---- MATERIAL PROVIDED

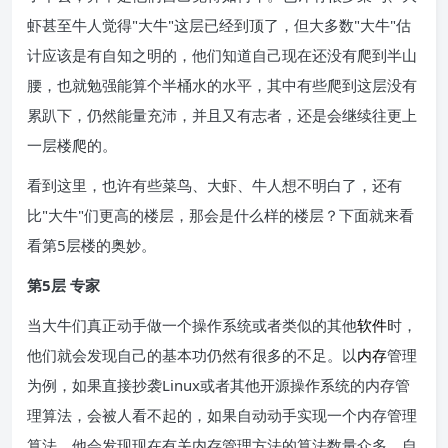
虾甚至牛人觉得"大牛"这层已经到顶了，但大多数"大牛"估
计应该是有自知之明的，他们知道自己现在还没有爬到半山
腰，也就勉强能算个半桶水的水平，其中有些爬到这层没有
累趴下，仍然能量充沛，并且又有志者，还是会继续往更上
一层楼爬的。
看到这里，也许有些菜鸟、大虾、牛人想不明白了，还有
比"大牛"们更高的楼层，那会是什么样的楼层？下面就来看
看第5层楼的奥妙。
第5层 专家
当大牛们真正动手做一个操作系统或者类似的其他
软件
时，
他们就会发现自己的基本功仍然有很多的不足。以
内存
管理
为例，如果直接抄袭Linux或者其他开源操作系统的内存管
理算法，会被人看不起的，如果自动动手实现一个内存管理
算法，他会发现现在有关内存管理方法的算法数量众多，自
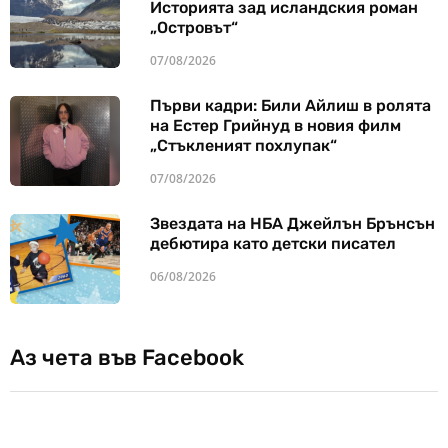
Историята зад исландския роман
„Островът“
07/08/2026
Първи кадри: Били Айлиш в ролята
на Естер Грийнуд в новия филм
„Стъкленият похлупак“
07/08/2026
Звездата на НБА Джейлън Брънсън
дебютира като детски писател
06/08/2026
Аз чета във Facebook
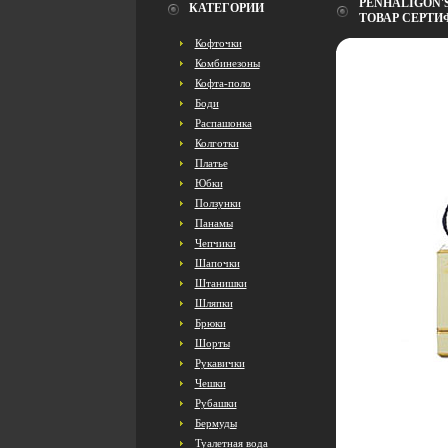
PENHALIGON'S
КАТЕГОРИИ
ТОВАР СЕРТИ
Кофточки
Комбинезоны
Кофта-поло
Боди
Распашонка
Колготки
Платье
Юбки
Ползунки
Панамы
Чепчики
Шапочки
Штанишки
Шляпки
Брюки
Шорты
Рукавички
Чешки
Рубашки
Бермуды
Туалетная вода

--------

AIM OF THE EXERCISE » The full listing, transcribed exactly and without its pictures, is the expected result.

RESPONSE TO THIS EXERCISE »
虾甚至牛人觉得"大牛"这层已经到顶了，但大多数"大牛"估
计应该是有自知之明的，他们知道自己现在还没有爬到半山
腰，也就勉强能算个半桶水的水平，其中有些爬到这层没有
累趴下，仍然能量充沛，并且又有志者，还是会继续往更上
一层楼爬的。
看到这里，也许有些菜鸟、大虾、牛人想不明白了，还有
比"大牛"们更高的楼层，那会是什么样的楼层？下面就来看
看第5层楼的奥妙。
第5层 专家
当大牛们真正动手做一个操作系统或者类似的其他
软件
时，
他们就会发现自己的基本功仍然有很多的不足。以
内存
管理
为例，如果直接抄袭Linux或者其他开源操作系统的内存管
理算法，会被人看不起的，如果自动动手实现一个内存管理
算法，他会发现现在有关内存管理方法的算法数量众多，自
Историята зад исландския роман
„Островът“
07/08/2026
Първи кадри: Били Айлиш в ролята
на Естер Грийнуд в новия филм
„Стъкленият похлупак“
07/08/2026
Звездата на НБА Джейлън Брънсън
дебютира като детски писател
06/08/2026
Аз чета във Facebook
PENHALIGON'S
КАТЕГОРИИ
ТОВАР СЕРТИ
Кофточки
Комбинезоны
Кофта-поло
Боди
Распашонка
Колготки
Платье
Юбки
Ползунки
Панамы
Чепчики
Шапочки
Штанишки
Шляпки
Брюки
Шорты
Рукавички
Чешки
Рубашки
Бермуды
Туалетная вода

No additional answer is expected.